Lucy Puls at Nicelle Beauchene Gallery

Bay Area artist Lucy Puls has returned over the course of her decades-long career to the question of what society values and what it discards.  Her photos of bank-owned homes, printed on huge sheets of fabric-like paper and hung high on the walls of Nicelle Beauchene Gallery feature images of places once personally meaningful and now neglected. Weighed down by discarded household items, in this case a metal folding chair, images and objects speak to the passing of time, to change and moving on.  (On view in Tribeca through Jan 22nd).
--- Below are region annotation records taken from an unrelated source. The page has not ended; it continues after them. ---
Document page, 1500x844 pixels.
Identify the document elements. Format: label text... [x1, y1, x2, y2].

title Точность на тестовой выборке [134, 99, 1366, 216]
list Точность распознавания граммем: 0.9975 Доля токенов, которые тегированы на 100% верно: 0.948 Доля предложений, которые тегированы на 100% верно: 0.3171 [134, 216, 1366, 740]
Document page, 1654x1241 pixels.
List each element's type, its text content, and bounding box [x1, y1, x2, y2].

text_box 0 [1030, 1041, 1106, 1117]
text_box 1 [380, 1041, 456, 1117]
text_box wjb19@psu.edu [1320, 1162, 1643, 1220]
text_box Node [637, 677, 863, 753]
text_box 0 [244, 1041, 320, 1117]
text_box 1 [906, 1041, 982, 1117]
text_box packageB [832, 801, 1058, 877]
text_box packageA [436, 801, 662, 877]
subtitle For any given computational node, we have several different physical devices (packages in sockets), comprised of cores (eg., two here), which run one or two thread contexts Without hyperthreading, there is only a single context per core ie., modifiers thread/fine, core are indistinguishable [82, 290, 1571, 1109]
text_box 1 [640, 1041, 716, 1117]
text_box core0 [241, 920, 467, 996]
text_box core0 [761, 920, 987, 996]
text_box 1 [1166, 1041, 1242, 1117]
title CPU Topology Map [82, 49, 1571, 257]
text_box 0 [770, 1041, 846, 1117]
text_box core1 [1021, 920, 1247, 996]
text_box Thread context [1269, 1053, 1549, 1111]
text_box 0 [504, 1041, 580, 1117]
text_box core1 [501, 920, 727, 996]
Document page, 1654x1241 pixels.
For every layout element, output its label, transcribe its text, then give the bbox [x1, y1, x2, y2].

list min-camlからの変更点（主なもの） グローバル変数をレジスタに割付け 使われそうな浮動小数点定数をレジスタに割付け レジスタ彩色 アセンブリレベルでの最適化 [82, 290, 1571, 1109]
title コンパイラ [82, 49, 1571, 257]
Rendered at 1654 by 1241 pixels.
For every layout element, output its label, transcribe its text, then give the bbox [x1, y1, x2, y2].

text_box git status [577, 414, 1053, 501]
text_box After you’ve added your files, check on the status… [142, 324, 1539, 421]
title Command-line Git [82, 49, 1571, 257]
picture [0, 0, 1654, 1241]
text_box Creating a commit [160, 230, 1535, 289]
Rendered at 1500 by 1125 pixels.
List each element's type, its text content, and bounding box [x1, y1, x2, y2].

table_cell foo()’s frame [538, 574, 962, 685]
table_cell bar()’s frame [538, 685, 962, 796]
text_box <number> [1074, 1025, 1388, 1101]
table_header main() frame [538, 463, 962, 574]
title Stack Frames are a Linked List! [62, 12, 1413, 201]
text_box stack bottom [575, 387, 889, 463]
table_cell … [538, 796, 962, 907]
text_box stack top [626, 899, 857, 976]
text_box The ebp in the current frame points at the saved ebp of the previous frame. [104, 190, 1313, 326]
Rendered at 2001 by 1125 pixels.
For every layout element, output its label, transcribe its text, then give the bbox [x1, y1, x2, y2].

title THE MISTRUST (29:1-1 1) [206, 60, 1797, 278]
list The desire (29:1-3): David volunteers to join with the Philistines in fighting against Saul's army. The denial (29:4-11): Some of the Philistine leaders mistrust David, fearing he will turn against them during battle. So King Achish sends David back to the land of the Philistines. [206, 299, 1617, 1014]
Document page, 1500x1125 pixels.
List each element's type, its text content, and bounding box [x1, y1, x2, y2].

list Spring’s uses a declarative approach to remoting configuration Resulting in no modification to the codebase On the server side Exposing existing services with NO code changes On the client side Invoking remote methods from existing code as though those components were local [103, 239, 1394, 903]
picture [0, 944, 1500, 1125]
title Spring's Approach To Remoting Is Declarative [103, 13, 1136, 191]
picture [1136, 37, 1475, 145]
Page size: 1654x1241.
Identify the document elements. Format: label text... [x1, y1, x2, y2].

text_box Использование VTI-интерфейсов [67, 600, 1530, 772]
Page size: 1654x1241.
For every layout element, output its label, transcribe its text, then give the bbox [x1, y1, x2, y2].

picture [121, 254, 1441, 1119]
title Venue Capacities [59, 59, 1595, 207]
Lucy Puls, Delapsus (Bedroom, Mirrored Closet Door, Mini Blinds, Movie Poster), pigment ink on paper, floor standing lamp, metal folding chair, DVD movie, stickers, reflective glass beads, binder, steel hardware, 130 h x 85 w x 84 d inches, 2021.

Hong Hao in ‘Turn of the Century: Photography in China’ at Chambers Fine Art

For over a decade, item by item, Beijing-based artist Hong Hao scanned his belongings for ‘My Things,’ a series of digitally constructed collages detailing his possessions, from the orderly spines of hundreds of books to more chaotic-seeming arrangements like this one that combine elements from different aspects of life.  The abundant objects in each image of the series speak to consumption, but Hong Hao explains that the act of scanning is meaningful as well as it ‘embodies a calm observation without any pre-judgement, a plain testimony, a relevant context for aesthetic exploration.’ (On view in ‘Turn of the Century:  Photography in China’ at Chambers Fine Art in Chelsea through August 31st.)

Hong Hao, My Things No. 3, scanned color photograph, edition 9/15, 2001-2002.